The table shows all the objects that can be configured in a direction, including three new objects created for Directional VPN:

Name of Object	Description
Remote Access Site2SiteVPN	Remote Access community Regular Star/Mesh community
Any Traffic	Any traffic
All_GwToGw	All Site2Site communities
All_Communities	All Site2Site and RemoteAccess communities
External_clear	For traffic outside the VPN community
Internal_clear	For traffic between local domains within the community

Note - Clear text connections originating from the following objects are not subject to enforcement:

• Any Traffic
• External_clear
• Internal_clear

There is no limit to the number of VPN directions that can be configured on a single rule.
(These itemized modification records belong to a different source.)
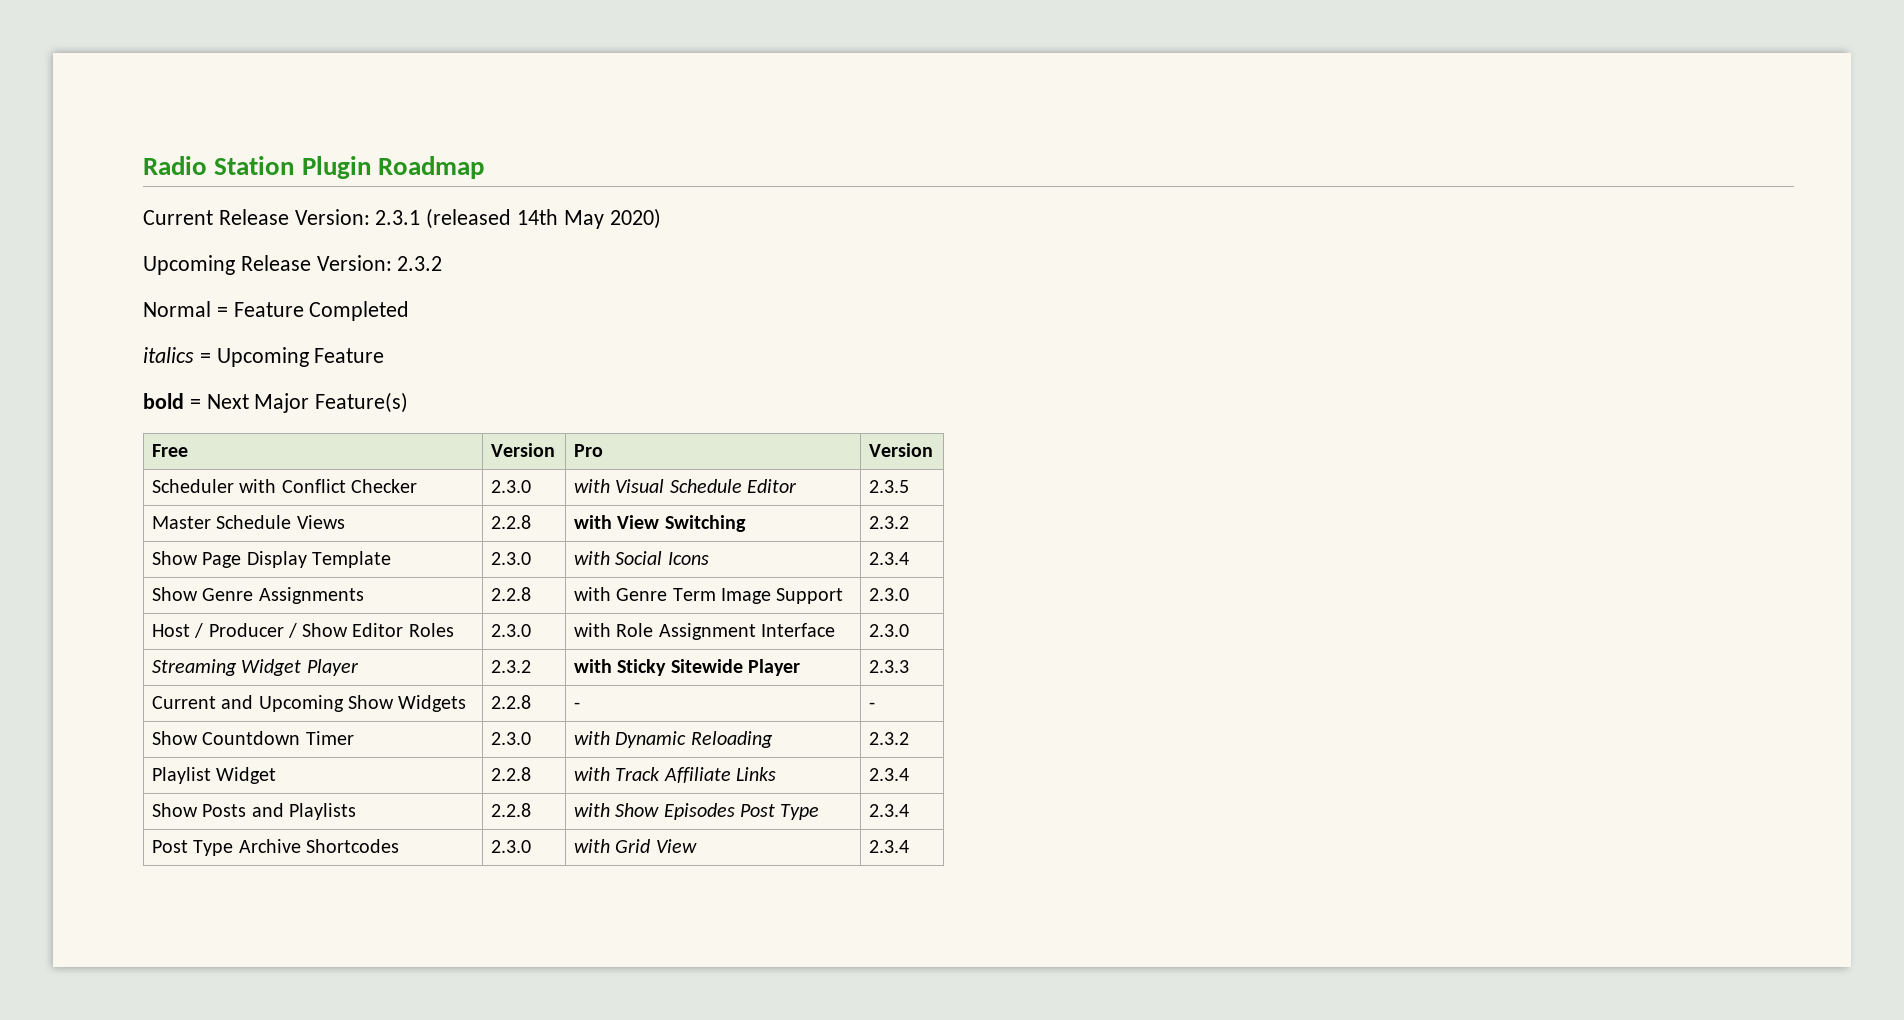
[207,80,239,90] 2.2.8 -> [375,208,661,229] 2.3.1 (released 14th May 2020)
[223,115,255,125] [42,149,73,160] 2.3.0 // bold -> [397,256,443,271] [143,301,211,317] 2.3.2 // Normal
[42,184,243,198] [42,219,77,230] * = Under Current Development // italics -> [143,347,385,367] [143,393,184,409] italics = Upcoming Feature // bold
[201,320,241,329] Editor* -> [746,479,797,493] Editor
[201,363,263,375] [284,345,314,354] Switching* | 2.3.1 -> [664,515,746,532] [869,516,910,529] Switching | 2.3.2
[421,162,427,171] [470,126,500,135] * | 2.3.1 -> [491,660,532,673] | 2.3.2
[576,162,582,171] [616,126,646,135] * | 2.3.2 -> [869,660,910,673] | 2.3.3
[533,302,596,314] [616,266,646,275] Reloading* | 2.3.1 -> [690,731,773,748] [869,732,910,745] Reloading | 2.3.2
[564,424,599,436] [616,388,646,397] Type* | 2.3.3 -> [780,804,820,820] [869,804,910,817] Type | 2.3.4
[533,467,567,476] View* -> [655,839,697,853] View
In general, if you have many directional enforcements, consider replacing them with a standard bidirectional condition.

VPN Directional Enforcement can take place between two VPN communities. In this case, one gateway must be configured as a member of both communities and the enforcement point between them. Every other peer gateway in both communities must have a route entry to the enforcement point gateway in its vpn_route.conf file.

To add a route entry to the enforcement point gateway:

On the management module of each gateway in the community (except for the enforcement point gateway), add an entry in the $FWDIR/conf/vpn_route.conf file:

Destination	Next hop router interface	Install on
<destination_community_obj>	<enforcement_point_gw>	<managed_FW_object>

These are the variable in the entry:

• destination_community_obj - a network object for the combined encryption domain of the community
• enforcement_point_gw - the gateway that is a member of both communities and transfers the encrypted traffic between them
• managed_FW_object - all community members that are managed by the management module

In the example below, Washington is a Mesh community, and London is a VPN Star.

The directional VPN rule below must be configured for the enforcement point gateway in the Access Control Policy Rule Base:

Source	Destination	VPN	Services & Applications	Action
Any	Any	Washington => London	Any	accept

The rule is applied to all VPN traffic that passes through the enforcement point gateway between the Washington and London communities. If a connection is opened from a source in the Washington Mesh, and the destination is in the London Star, the connection is allowed. Otherwise, the connection is denied.

Note - The Directional Enforcement applies only to the first packet of a connection. If the connection is permitted, the following packets of this connection are also permitted, including the packets in the opposite direction.